* **WHAT THE TASK ASKS**
Only a number is wanted here: how many lines in the entries below contain the word "code".

* **INPUT DATA**
◆ ◆ ◆ ◆ ◆

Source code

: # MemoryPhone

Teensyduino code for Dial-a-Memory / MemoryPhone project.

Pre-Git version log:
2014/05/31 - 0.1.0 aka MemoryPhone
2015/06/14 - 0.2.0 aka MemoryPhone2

◆ ◆ ◆ ◆ ◆

* **ANSWER TO THIS PROBLEM**
2